Weidmueller (Germany) is back on the I/O business stage. The design of the u-remote family is based on a user questionnaire. The provider will also support CANopen and Devicenet connectivity.

THE IP20-RATED I/O DEVICES COMPRISE a bus-coupler with power supply and up to 64 modules with input/output functionalities. The I/O modules measure 11,5 mm. Competitor Sigmatik (Austria) has achieved 12,5 cm; some other products require even more space. The main players in CANopen I/O business, Beckhoff and Wago, provide a very broad range of different I/O functions. This is a challenge for Weidmueller, especially because the company doesn’t offer PLCs and therefore can’t provide turnkey solutions. And there are other companies manufacturing CANopen PLCs and I/Os (B&R, Eaton, Lenze, Systeme Helmholz, etc.).

The bus-coupler features an integrated web-server for remote access.

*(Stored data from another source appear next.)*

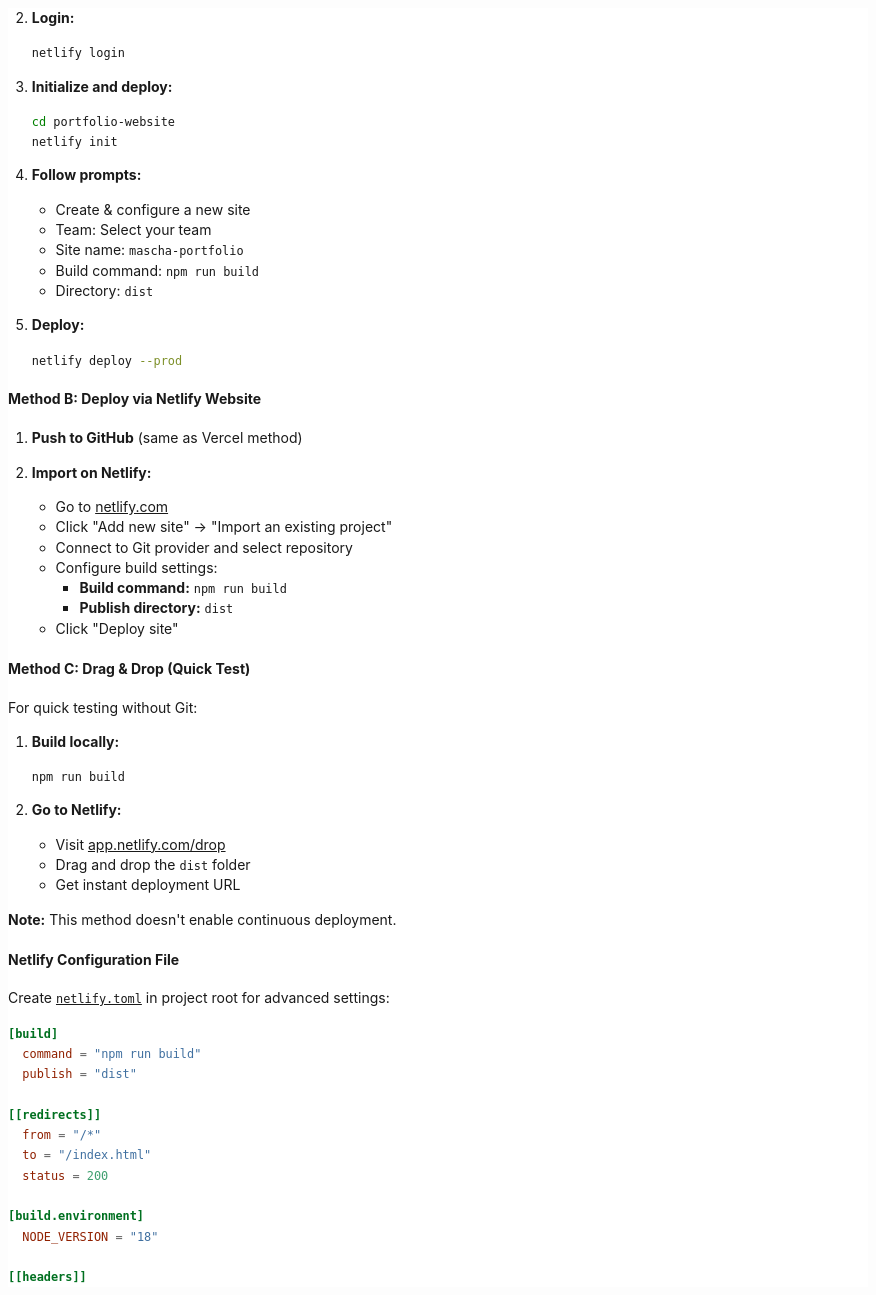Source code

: 2. **Login:**
   ```bash
   netlify login
   ```

3. **Initialize and deploy:**
   ```bash
   cd portfolio-website
   netlify init
   ```

4. **Follow prompts:**
   - Create & configure a new site
   - Team: Select your team
   - Site name: `mascha-portfolio`
   - Build command: `npm run build`
   - Directory: `dist`

5. **Deploy:**
   ```bash
   netlify deploy --prod
   ```

#### Method B: Deploy via Netlify Website

1. **Push to GitHub** (same as Vercel method)

2. **Import on Netlify:**
   - Go to [netlify.com](https://netlify.com)
   - Click "Add new site" → "Import an existing project"
   - Connect to Git provider and select repository
   - Configure build settings:
     - **Build command:** `npm run build`
     - **Publish directory:** `dist`
   - Click "Deploy site"

#### Method C: Drag & Drop (Quick Test)

For quick testing without Git:

1. **Build locally:**
   ```bash
   npm run build
   ```

2. **Go to Netlify:**
   - Visit [app.netlify.com/drop](https://app.netlify.com/drop)
   - Drag and drop the `dist` folder
   - Get instant deployment URL

**Note:** This method doesn't enable continuous deployment.

#### Netlify Configuration File

Create [`netlify.toml`](netlify.toml) in project root for advanced settings:

```toml
[build]
  command = "npm run build"
  publish = "dist"

[[redirects]]
  from = "/*"
  to = "/index.html"
  status = 200

[build.environment]
  NODE_VERSION = "18"

[[headers]]
```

This can be used for configuration, diagnostic, and software update purposes. Another feature of the bus-coupler is the separated, galvanic-isolated 10-A current supply for inputs or outputs. If more power is required, the user can add power-refreshing units. Besides the CANopen or Devicenet interface, the bus-coupler also hosts Ethernet and USB ports.

The sensors can be connected with two, three, or four lines. According to the supplier the push-in connection is vibration-proof. The devices are capable of reading or setting 256 digital I/Os within 20 µs. Each of the up to 64 modules can be equipped with up to 16 ports. This results in a maximum of 1024 digital I/O channels. The entire length of such a device is 80 cm. The devices are specified for a temperature range from -20 °C to +60 °C. Each channel is equipped with its own LED in order to simplify visual inspection and diagnosis.

About 20 years ago, Weidmueller already offered I/O modules. The company was also involved in the development of the CiA 401 profile for I/O modules. But after a couple of years the company sold its Winbloc family to Moeller (now Eaton). “Sometimes you must do things twice to do them really well,” said Dr. Timo Berger from Weidmueller. The two and half year development was based on a questionnaire of 120 industrial users of modular I/O systems. One of the desired functions is the hot-swapping capability of modules.